→ Task goal
For each line in the data that includes "сортировка", make a copy.

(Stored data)
———
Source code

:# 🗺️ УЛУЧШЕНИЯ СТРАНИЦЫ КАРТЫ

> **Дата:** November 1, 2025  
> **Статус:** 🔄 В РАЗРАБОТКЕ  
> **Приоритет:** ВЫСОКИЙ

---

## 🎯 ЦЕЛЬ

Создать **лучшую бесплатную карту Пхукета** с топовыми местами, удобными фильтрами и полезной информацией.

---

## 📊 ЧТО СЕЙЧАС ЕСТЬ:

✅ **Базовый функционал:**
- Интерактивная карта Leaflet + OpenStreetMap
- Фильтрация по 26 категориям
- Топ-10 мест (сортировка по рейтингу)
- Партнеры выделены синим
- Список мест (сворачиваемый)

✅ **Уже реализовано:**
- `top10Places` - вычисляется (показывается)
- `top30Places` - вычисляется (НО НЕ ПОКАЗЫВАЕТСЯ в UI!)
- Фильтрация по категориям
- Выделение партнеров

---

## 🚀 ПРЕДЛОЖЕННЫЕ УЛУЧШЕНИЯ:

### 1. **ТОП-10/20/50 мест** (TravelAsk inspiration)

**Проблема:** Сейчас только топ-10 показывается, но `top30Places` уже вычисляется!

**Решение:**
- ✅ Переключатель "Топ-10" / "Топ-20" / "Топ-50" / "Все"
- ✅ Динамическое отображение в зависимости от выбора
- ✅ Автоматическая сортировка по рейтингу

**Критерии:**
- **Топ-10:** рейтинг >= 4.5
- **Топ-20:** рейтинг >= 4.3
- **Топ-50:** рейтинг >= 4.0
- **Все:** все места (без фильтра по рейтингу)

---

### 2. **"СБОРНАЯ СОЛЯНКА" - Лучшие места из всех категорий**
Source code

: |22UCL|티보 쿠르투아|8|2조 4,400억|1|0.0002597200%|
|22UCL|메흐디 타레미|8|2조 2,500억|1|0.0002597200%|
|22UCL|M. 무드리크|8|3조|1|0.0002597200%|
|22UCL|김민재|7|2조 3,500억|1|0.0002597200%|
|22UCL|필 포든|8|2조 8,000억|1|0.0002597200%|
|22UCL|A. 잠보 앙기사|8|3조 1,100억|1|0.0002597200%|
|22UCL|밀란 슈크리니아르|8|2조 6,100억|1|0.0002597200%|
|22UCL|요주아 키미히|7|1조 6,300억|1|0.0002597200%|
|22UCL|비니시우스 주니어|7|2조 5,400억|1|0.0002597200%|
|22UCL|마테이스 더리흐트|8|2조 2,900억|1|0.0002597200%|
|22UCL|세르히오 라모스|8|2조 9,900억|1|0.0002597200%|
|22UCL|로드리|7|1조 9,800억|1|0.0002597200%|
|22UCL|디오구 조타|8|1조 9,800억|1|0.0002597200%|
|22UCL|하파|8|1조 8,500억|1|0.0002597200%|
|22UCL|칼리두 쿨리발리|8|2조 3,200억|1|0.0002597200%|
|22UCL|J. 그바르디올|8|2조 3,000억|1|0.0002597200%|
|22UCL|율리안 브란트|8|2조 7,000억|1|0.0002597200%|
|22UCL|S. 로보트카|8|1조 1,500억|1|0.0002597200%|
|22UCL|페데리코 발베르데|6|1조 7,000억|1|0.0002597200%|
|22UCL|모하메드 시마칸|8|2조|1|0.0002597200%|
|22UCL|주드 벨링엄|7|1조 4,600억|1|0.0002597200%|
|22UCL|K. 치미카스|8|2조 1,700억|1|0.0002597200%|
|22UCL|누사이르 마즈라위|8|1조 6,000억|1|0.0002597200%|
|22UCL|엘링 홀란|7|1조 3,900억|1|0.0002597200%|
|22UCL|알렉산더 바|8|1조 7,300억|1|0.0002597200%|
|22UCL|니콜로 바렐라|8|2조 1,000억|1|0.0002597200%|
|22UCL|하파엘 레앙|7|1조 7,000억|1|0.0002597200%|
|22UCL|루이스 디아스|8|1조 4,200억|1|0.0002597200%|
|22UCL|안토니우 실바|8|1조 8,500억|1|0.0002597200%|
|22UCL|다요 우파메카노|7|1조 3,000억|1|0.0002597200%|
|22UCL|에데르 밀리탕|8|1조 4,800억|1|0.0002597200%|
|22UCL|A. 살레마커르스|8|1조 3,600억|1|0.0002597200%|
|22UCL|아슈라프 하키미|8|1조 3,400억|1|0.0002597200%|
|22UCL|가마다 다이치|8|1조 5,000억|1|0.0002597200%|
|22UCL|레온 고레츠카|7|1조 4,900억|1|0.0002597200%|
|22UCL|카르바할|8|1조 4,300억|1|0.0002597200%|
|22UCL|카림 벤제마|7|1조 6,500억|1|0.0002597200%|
———
→ Exercise answer
- Топ-10 мест (сортировка по рейтингу)
- ✅ Автоматическая сортировка по рейтингу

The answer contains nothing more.